A couple of years ago or so, a friend of mine who knows I write suggested I start a blog. Wrinkling my nose, I informed her that an online presence just wasn’t something I found appealing.
It took me another year and decision to at least do it for the “know how” to dive right in. I’d been writing for several years, perhaps a blog would be just the place to rant out those things that didn’t have any other home.
Now it’s not enough that I’ve got a blog. I’ve been inundated with requests to join the Facebook Revolution. And, everywhere I turn, someone I know is talking about Twittering something. Good grief! I don’t even text and still keep my schedule written on a kitchen calendar and in a little planner purchased each year when it goes 50% off in the new year.
This got me thinking about how I almost always resist any new technology. Then after a period of time, I come to embrace it.
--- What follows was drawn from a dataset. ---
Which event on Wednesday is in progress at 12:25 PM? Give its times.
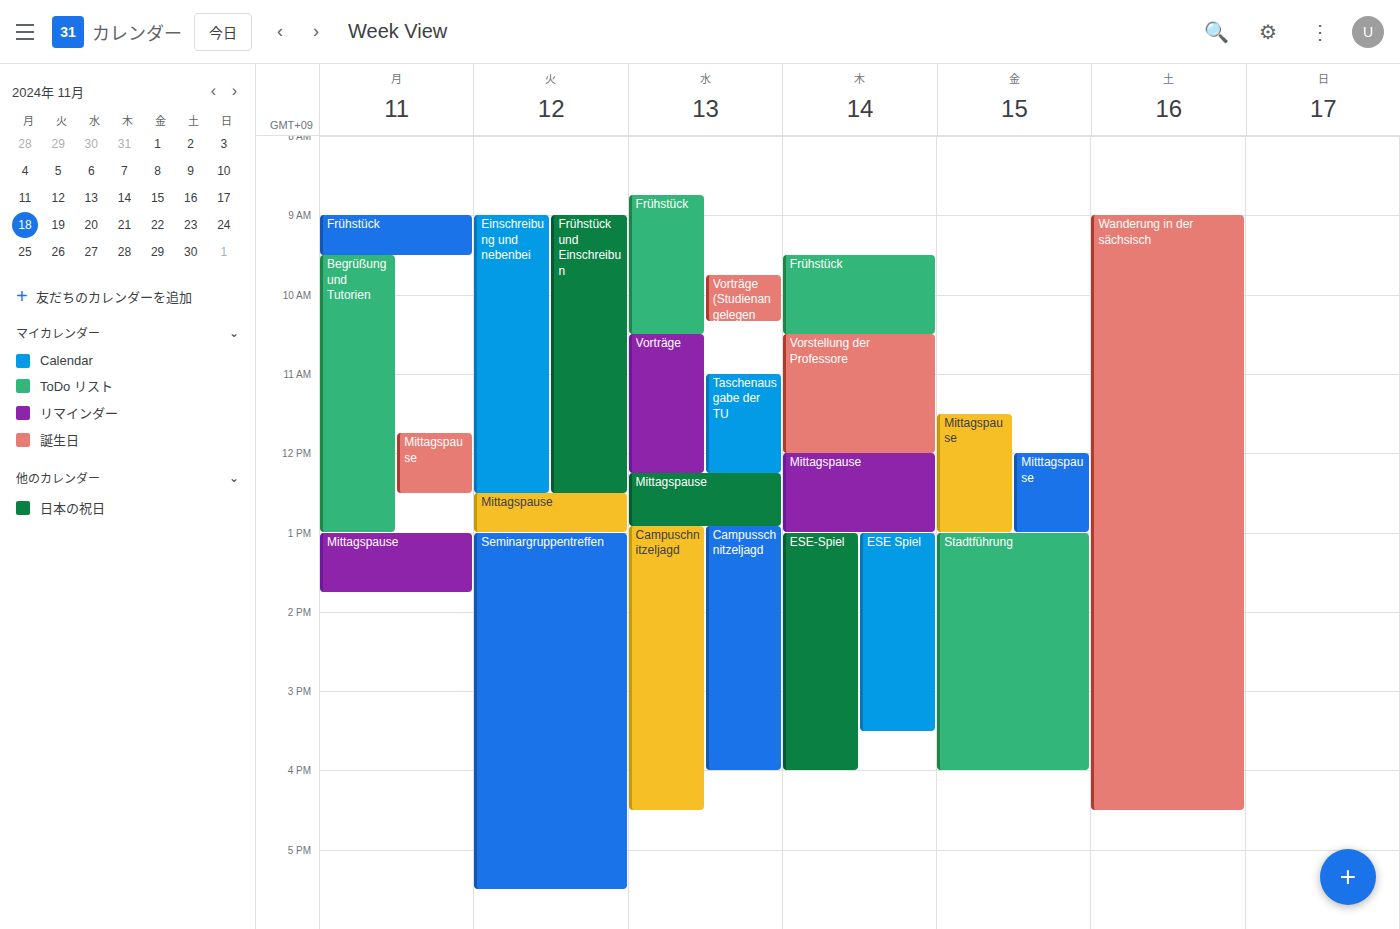
"Mittagspause", 12:15 PM to 12:55 PM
And eventually decide I can’t live without it.
Cases in point:
It wasn’t until the very end of graduate school that I started doing first drafts on a computer rather than on a yellow legal pad (this from a girl who had Apple II computers in elementary school). I loathed the announcement that the district where I taught would be disseminating information via email rather than with a paper in my mailbox.
You get the idea.
But here am I. Online. Now I’m not yet ready to start the Hey Look At Us and What We Do Everyday family blog, or Twitter my goings-on every five minutes (although that is an ideal invention for someone who tends to process her thoughts aloud to others). But who knows when I will embrace the kind of technology that allows the whole world to know what I’m up against to.